Damping of Doppler spectral waveforms may be seen in the region distal to a carotid stenosis when the lesion is severe and flow reducing. The most common waveform abnormality seen distal to a carotid stenosis is spectral broadening caused by disturbed blood flow or frank turbulence. At best, a poststenotic flow disturbance is a qualitative measure of arterial stenosis; nevertheless, its detection is important. With proper gain settings, spectral broadening or “filling-in” of the Doppler spectral waveform generally indicates the presence of carotid stenosis with a diameter reduction of at least 50%. However, this level of disturbed flow occasionally can be seen with nonstenotic disease. Diagnostically, the most significant poststenotic flow disturbance produces simultaneous forward and reverse spectral waveform components, accompanied by poor definition of the upper spectral waveform border. Such disturbed flow implies the presence of severe carotid stenosis. Severely disturbed flow distal to a highly calcified plaque may be the only substantial evidence for the presence of clinically significant stenosis if calcification prevents direct insonation of the stenotic site.
On rare occasions, a stenosis may be found in the cervical portion of the vertebral artery associated with cervical osteoarthritis. However, the origin of the vertebral from the subclavian artery is by far the most common site of disease in the vertebral artery. The vertebral artery origin lies deep in the base of the neck and may be difficult to access with ultrasound. Mean vertebral artery diameter is about 4 mm, but the vertebral arteries are frequently asymmetrical in size with one (most commonly the left) being larger than the other.
The vertebral artery is most commonly interrogated with ultrasound farther distally in the neck, from an anteroposterior window, as it passes through the transverse processes of the cervical spine. The transverse processes serve as a reference to ensure that the vertebral artery is actually under examination, as illustrated in Figure 8.17. The artery is usually visualized deeper but adjacent to the vertebral vein. Color Doppler is helpful to locate the vessel. A spectral waveform from the vertebral artery in the mid-neck provides information about direction of flow, waveform shape, and velocity, but it does not always rule out stenotic disease at the origin. The normal vertebral artery waveform is similar to that of the ICA, with PSV in the range of 20 to 40 cm/s and diastolic flow well above the baseline.11 However, velocities up to 80 to 90 cm/s are frequently seen without apparent clinical importance and may represent collateral flow through a dominant vertebral artery or a small but otherwise normal vertebral artery. Evaluation of disturbed flow distally may help determine which elevated velocities are associated with a vertebral artery stenosis and which are not. Velocity patterns are usually similar in the two vertebral arteries, but systolic and diastolic velocities may differ if vertebral artery diameters are asymmetrical. For this reason, if there is concern for stenosis based on an elevated PSV in a vertebral artery, recording of vertebral artery diameters is important.

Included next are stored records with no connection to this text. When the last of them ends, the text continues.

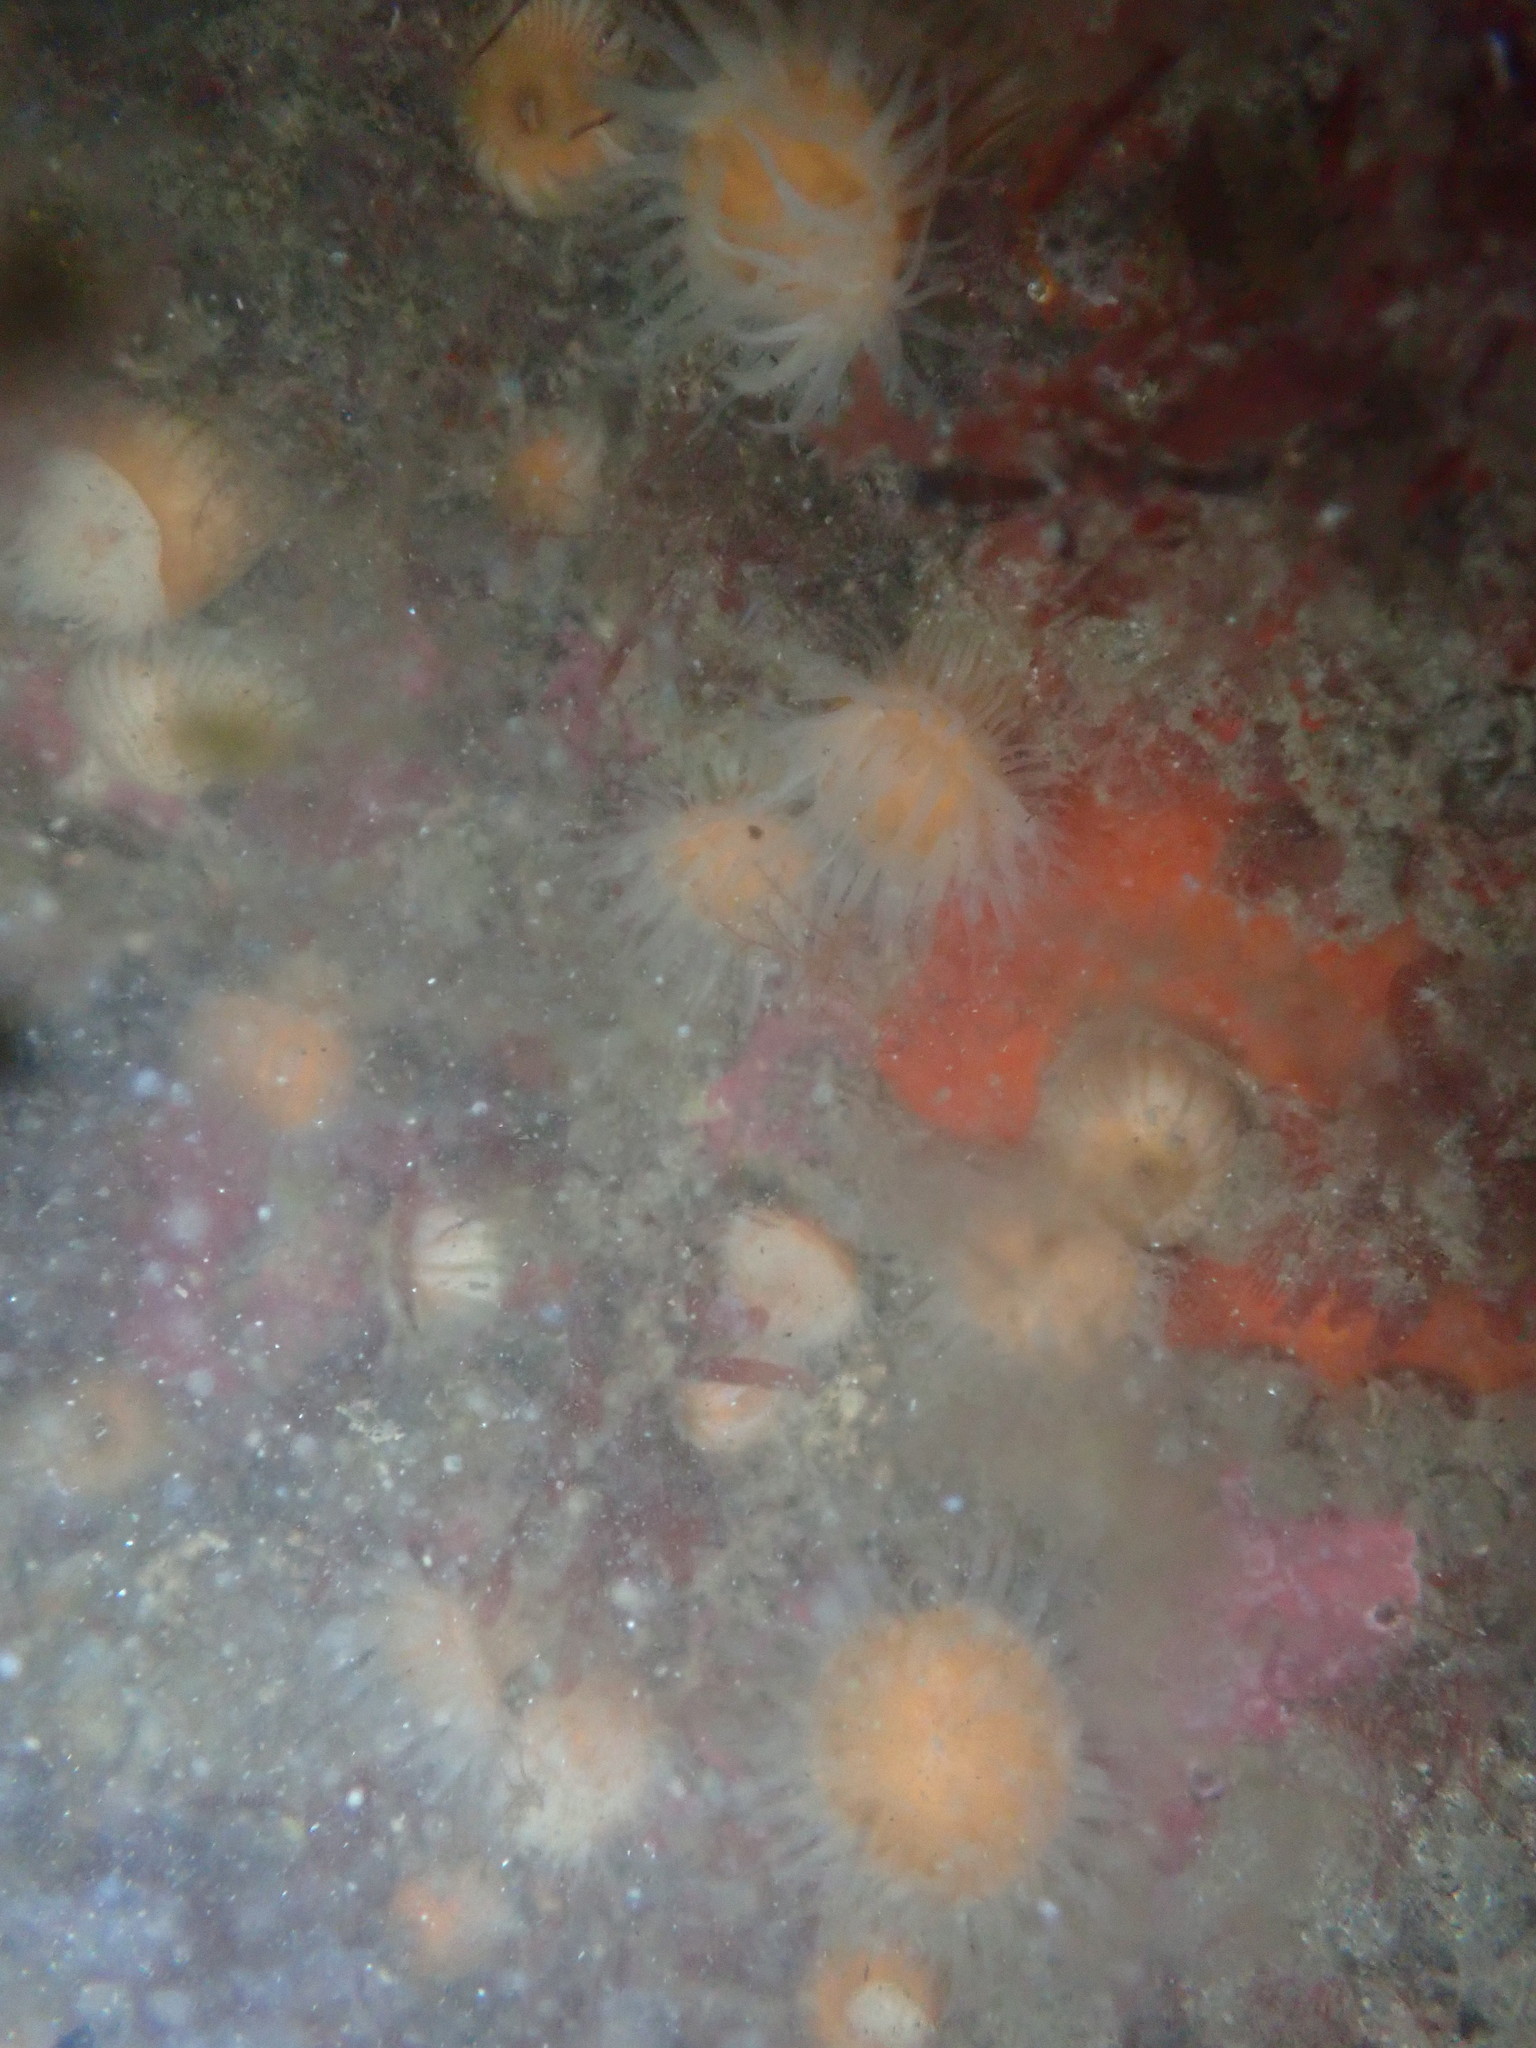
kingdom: Animalia
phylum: Cnidaria
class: Anthozoa
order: Actiniaria
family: Sagartiidae
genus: Anthothoe
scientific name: Anthothoe albocincta
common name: Orange striped anemone
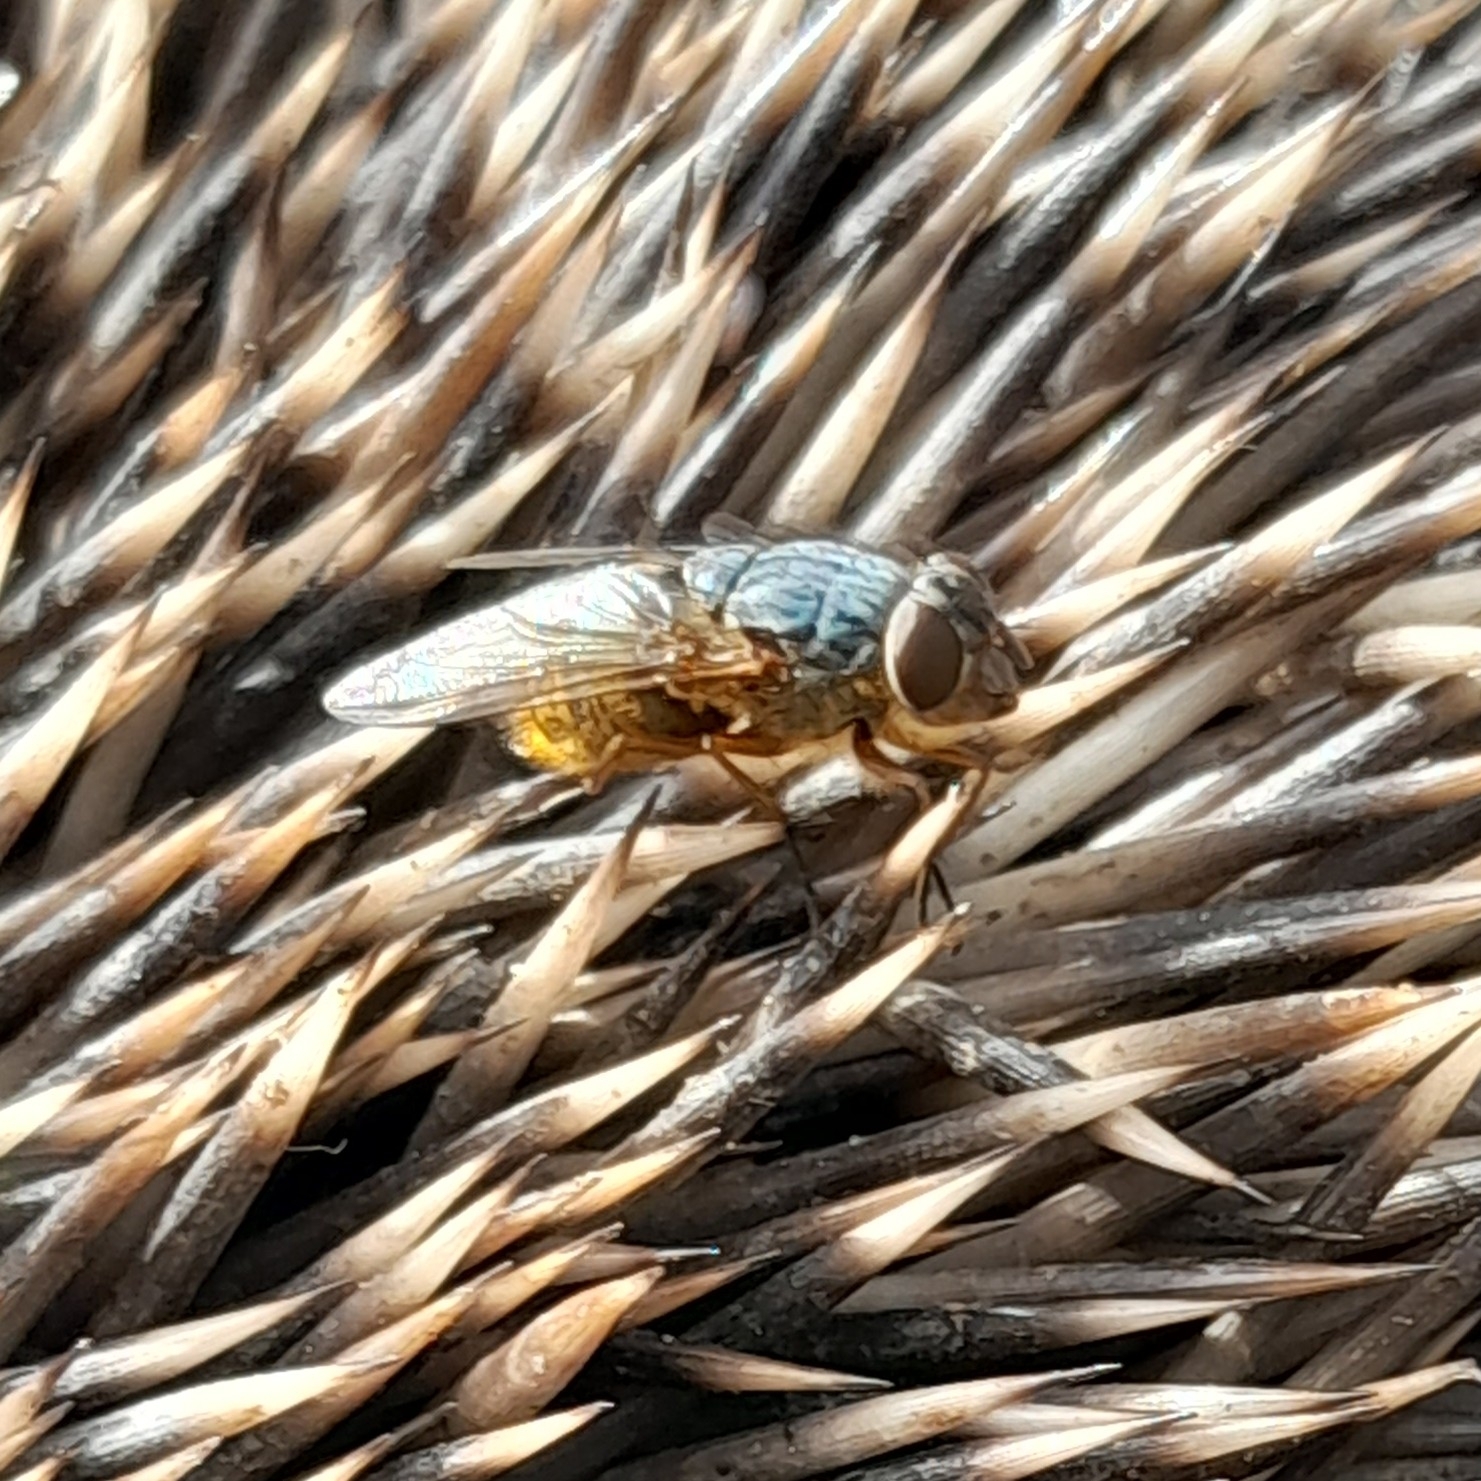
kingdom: Animalia
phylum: Arthropoda
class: Insecta
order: Diptera
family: Calliphoridae
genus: Calliphora
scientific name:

FIGURE 8.17. Color Doppler image and spectral waveform from a normal vertebral artery showing the “color voids” secondary to the transverse processes of the cervical vertebrae that serve as a reference to ensure that the vertebral artery is the vessel under examination. The spectral waveform shows a low-resistance flow pattern with a peak systolic velocity (PSV) of 88 cm/s.